- _DOCUMENT TEXT_
════

According to a Payscale study, 42% of the nearly 200 HR professionals rated “confidence” as one of the most admirable traits in a candidate. Competitive candidates understand how to confidently speak about their technical and transferable skills in ways that sell their professional value to employers.
Note: informational interviews are “when applicable” for certain regions or countries such as Mexico.
Behavioral interviews consist of concise, yet detailed, descriptions of past professional accomplishments and experiences with emphasis on how you react in different situations. Employers listen to your stories to evaluate if you have the skills and experience to meet their job requirements and have values aligned with their company.
The secret to nailing a behavioral interview is to reveal thoughtful stories that are consistent with your brand and illustrate your strengths and professional value. Be sure to attend workshops for more tips on behavior interviews, or field-specific interview tips.
Behavioral Interviewing Checklist
Before the Interview:
- Submit your materials for review.
- Practice your elevator pitch and develop interview questions.
- Research the company.
- Create a list of questions for the interviewer.
- Dress professionally – match the company culture.
- Use the S.T.A.R. method (Situation, Task, Action, Result) to answer behavioral questions.
- Demonstrate your passion and commitment to continued growth and learning.
- Ask your prepared questions!
After the Interview:
- Send a ‘Thank You’ note to all interviewers ASAP.
- Follow up within 7 business days.
Successful Behavioral Interviewing
Your personal brand qualities are evident in responses.
- Elevator pitch (based on your personal brand statement) should be clear and polished to open the interview.
- Qualities in your elevator pitch should come through in your responses throughout the interview— use your “stories” to highlight those qualities again and again.
You use results-driven language.
- Describe specific skills/accomplishments using the S.T.A.R. method (Situation, Task, Action, Result). See resources below for additional information, or join one of our interview workshops!
- Provide specific examples for clear evidence of your skills and accomplishments.
Yours answers are clear and succinct.
- Concise yet descriptive.
- If needed, ask for a minute to think.
You’ve researched the company.
- Be prepared with specific questions to ask about the company.
- Questions should reflect that you are listening and engaged in the conversation.
- Respond to questions with specifics about the company to demonstrate your research.
You use positive body language.
- Lean forward, nod, track the conversation, and sustain eye contact.
- Smile at appropriate times and maintain a cool, confident (but not cocky) demeanor.
You are professional and prepared.
- Arrive early.
- Ensure a quiet place for a phone interview.
- Dress appropriately.
You follow up after the interview.
- Send a follow-up email within 24 hours to thank them for taking time to meet with you. In the personalized email, touch on points discussed in the interview and express interest in next steps.
- Connect with your interviewers on LinkedIn.
- Follow up for an update after two weeks.
- If passed on for the position, ALWAYS ask for feedback.
Tell Me About Yourself.
This question is used as an initial icebreaker.
- There is no “right” answer, but it should have a solid structure.
- Include a concise overview of your past, present, and future.
- Include education, experience, and relevant skills.
- This is an opportunity to connect the role and your background.

════

- _ACTIVITY LIST_
**1.** List every step the interview guide gives under the heading "You follow up after the interview."
**2.** Summarize the interview guide in two sentences.

Saved data entries
════

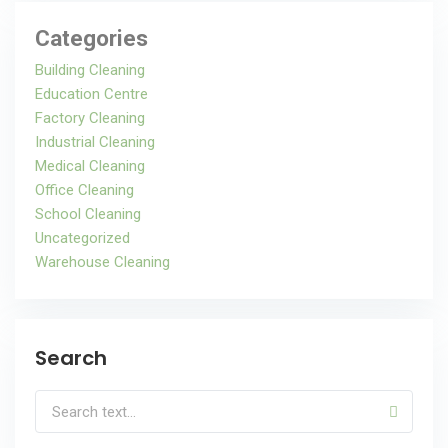
Categories
Building Cleaning
Education Centre
Factory Cleaning
Industrial Cleaning
Medical Cleaning
Office Cleaning
School Cleaning
Uncategorized
Warehouse Cleaning
Search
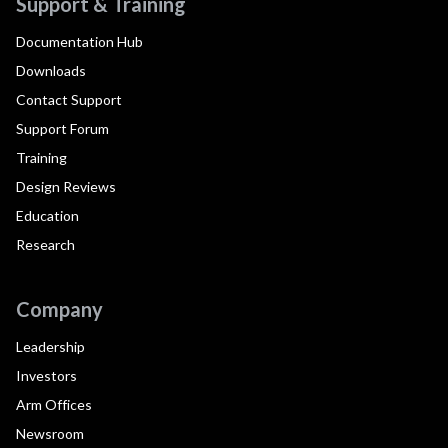
Support & Training
Documentation Hub
Downloads
Contact Support
Support Forum
Training
Design Reviews
Education
Research
Company
Leadership
Investors
Arm Offices
Newsroom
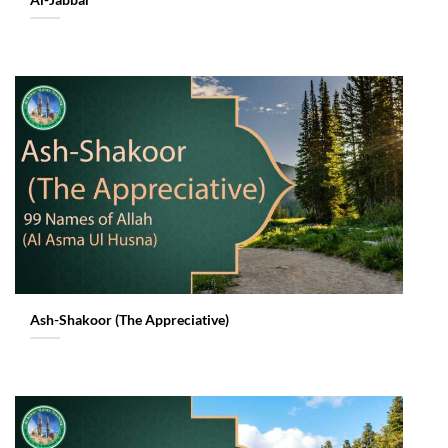
Al-Jabbar
Ash-Shakoor (The Appreciative)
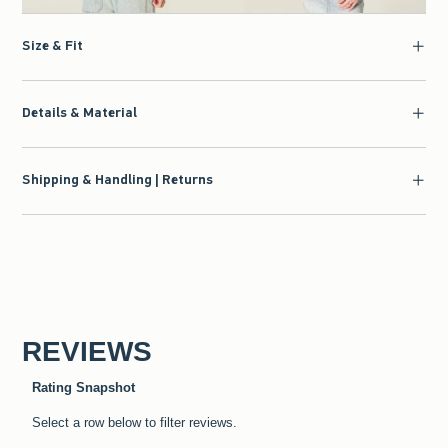
Size & Fit
Details & Material
Shipping & Handling | Returns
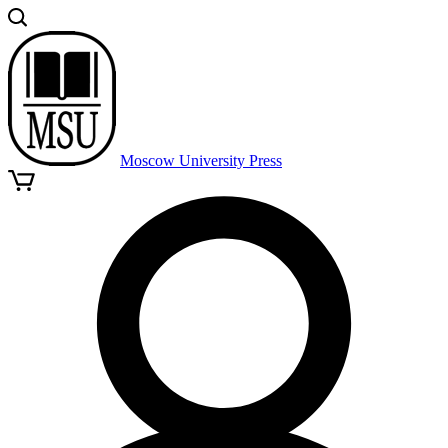
Moscow University Press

════

- _RESPONSES IN ORDER_
**1.**
- Send a follow-up email within 24 hours to thank them for taking time to meet with you, touching on points discussed in the interview and expressing interest in next steps.
- Connect with your interviewers on LinkedIn.
- Follow up for an update after two weeks.
- If passed on for the position, always ask for feedback.

**2.** Behavioral interviews ask candidates for concise but detailed stories of past accomplishments, which employers use to judge whether their skills, experience and values fit the job and company. The guide's checklist and tips include using the S.T.A.R. method, researching the company, showing positive body language, being prepared and following up after the interview.